Required action 1
Please put the rows, from their beginning through the line containing "Las cuñas, tanto", into a JSON list of strings with one string per line, leaving out blank lines.
── Page extract
The Discussion if the Qabalah is at all Jewish is old and seems to have been mostly important for non Jews wishing to practice Qabalah or to use its ideas outside the frames of Judaism. The Qabalah seems to originally have been of a more universal philosophical character reminiscent of Hellenistic number mysticism, but later the Qabalah acquires a more excluding character in which the Jewish people has a mission and other peoples are associated with evil. The expelling of the Jews from Spain in the 14:th century might explain why the Qabalah is withdrawing into more exclusive and historiosophic conceptions.
During the renaissance a Christian Qabalah which meant that the teachings of the Qabalah was more related to Christianity than to Judaism was developed. Florence became a centre of the growth of Christian Qabalah and the hermetic Pico de la Mirandola has been called the father of the Christian Qabalah. Pico claimed that he could find in the Qabalah:
”…not so much the Mosaic as the Christian religion. There is the mystery of the Trinity, there incarnation of the Word, there the divinity of Messiah; there I have read about original sin, its expiation through Christ, the heavenly Jerusalem, the fall of the devils, the order of the angels, purgatory and the punishments of hell, the same things we read daily in Paul and Dionysius, in Jerome and Augustine.”
Pico died young and the one to gain the greatest influence for the Christian Qabalah was his German disciple Johann Reuchlin. Shortly after having met Pico he was inspired in 1494 to write his first Qabalistic book ”De Verbo Mirifico”, ”The Miraculous word” This word is not the name of God Tetragrammaton YHVH which is so pivotal in theJewish Qabalah but Pentagrammaton YHSVH, Jesus in Hebrew form. The influence of Reuchlin were great and influenced both Erasmus and Luther. The young Henry Cornelius Agrippa read Reuchlin and held a lecture in 1509 about De Verbo Mirifico. The Qabalistic interest of Agrippa is reflected in his most important book De Occulta Philosophia in which the Qabalah and the occult science of his time together with natural magic are included. This book would become extremely important to the non- Jewish Qabalah and the western occultism is in a major way influence by Agrippa.
In the 17:th century in Sweden a runological Qabalah was created. This was the Götic or Gothic Qabalah which included patriotic thoughts regarding the past of the great nation in which runes and Old Norse gods were mixed with the contemporary occultism. The main character of this current was the father of Swedish grammar Johannes Bureus. He was active in Uppsala and called his Götic Qabalah the Cabal Upsalica. The connection between the ideas of the Qabalah and the runes has lived on in the history of rune mysticism. The basic structures of the Qabalah have been applied to the 24 runes instead of the 22 hebrew letters. Sometimes the 15 rune row of Bureus, the Anglosaxon 33 rune row or the Scandinavian 16 rune row was used. The 18 rune row of Guido von List gained popularity in Germany. Guido von List was deeply influenced by the Qabalah and wished to connect the Qabalah to the wisdom tradition of the ur-nordic Armanen priests. He meant that the nordic Armanen priests was persecuted by the Christians. The were forced to hide their teachings in so called ”Kalas”. The Rabbis wrote down the secret armanist wisdom and the Qabalah later came to be interpreted as a Jewish esoteric tradition. Among the secret Armanist initiates that channelled the ancient wisdom were, according to List: Pico, Bruno. Reuchlin, Trithemius and Agrippa. Guido von List even claimed to be a reincarnation of Reuchlin. List wanted to create a society structure based on the 10 Sephiroth. The top triad was to represent the enlightened elite of armanen initiates.
────
Required action 2
Repeat the stretch of the Qabalah passage from "The Discussion if" through "and historiosophic conceptions." word for word.
── Data extract
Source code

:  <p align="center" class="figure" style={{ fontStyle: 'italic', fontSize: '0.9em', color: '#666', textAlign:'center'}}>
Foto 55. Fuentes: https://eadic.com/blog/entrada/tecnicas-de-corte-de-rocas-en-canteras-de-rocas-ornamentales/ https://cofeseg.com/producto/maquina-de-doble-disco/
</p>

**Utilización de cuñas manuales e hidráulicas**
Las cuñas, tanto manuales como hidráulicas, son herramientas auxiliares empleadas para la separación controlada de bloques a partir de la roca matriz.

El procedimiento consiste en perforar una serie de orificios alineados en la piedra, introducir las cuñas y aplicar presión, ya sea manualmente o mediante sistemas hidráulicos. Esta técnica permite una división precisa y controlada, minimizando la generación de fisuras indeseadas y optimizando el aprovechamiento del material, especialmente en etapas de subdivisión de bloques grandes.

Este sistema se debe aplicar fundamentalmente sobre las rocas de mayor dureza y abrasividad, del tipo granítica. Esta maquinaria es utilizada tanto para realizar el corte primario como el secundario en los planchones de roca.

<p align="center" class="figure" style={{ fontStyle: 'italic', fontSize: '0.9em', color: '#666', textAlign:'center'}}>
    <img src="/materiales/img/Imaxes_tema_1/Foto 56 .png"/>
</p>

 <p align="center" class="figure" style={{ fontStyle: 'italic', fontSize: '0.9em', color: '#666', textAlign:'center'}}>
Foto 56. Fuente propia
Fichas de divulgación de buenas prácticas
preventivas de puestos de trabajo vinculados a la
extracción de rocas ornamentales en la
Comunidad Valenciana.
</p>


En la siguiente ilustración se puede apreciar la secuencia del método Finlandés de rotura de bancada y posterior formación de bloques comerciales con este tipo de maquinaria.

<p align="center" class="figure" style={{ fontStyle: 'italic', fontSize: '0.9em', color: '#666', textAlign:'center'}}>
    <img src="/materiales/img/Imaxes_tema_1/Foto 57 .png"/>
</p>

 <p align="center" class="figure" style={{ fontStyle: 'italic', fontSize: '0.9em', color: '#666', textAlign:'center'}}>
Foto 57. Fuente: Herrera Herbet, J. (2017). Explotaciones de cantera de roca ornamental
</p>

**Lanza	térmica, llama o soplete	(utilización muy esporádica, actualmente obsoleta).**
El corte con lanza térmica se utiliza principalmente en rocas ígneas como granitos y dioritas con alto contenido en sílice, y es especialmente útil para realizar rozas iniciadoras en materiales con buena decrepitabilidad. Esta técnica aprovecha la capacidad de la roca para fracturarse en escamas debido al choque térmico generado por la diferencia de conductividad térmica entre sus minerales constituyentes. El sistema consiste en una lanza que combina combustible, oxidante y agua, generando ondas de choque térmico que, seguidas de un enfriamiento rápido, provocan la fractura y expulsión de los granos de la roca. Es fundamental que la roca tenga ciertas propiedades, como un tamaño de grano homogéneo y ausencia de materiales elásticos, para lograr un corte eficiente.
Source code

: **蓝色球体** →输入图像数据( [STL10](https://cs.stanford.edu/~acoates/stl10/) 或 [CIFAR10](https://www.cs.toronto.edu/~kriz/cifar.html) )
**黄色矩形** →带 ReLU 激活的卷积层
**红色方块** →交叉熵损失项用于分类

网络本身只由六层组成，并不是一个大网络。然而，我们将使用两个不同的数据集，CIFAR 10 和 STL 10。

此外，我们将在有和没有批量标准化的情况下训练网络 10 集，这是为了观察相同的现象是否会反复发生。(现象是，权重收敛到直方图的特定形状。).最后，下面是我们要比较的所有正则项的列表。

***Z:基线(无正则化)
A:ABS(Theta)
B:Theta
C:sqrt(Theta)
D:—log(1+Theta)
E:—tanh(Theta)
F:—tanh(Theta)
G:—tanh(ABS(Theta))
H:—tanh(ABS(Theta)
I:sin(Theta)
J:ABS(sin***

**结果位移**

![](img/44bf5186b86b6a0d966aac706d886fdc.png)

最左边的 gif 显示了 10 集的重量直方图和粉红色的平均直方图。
────
Expected answer 1
[
  "Source code",
  ":  <p align=\"center\" class=\"figure\" style={{ fontStyle: 'italic', fontSize: '0.9em', color: '#666', textAlign:'center'}}>",
  "Foto 55. Fuentes: https://eadic.com/blog/entrada/tecnicas-de-corte-de-rocas-en-canteras-de-rocas-ornamentales/ https://cofeseg.com/producto/maquina-de-doble-disco/",
  "</p>",
  "**Utilización de cuñas manuales e hidráulicas**",
  "Las cuñas, tanto manuales como hidráulicas, son herramientas auxiliares empleadas para la separación controlada de bloques a partir de la roca matriz."
]

Expected answer 2
The Discussion if the Qabalah is at all Jewish is old and seems to have been mostly important for non Jews wishing to practice Qabalah or to use its ideas outside the frames of Judaism. The Qabalah seems to originally have been of a more universal philosophical character reminiscent of Hellenistic number mysticism, but later the Qabalah acquires a more excluding character in which the Jewish people has a mission and other peoples are associated with evil. The expelling of the Jews from Spain in the 14:th century might explain why the Qabalah is withdrawing into more exclusive and historiosophic conceptions.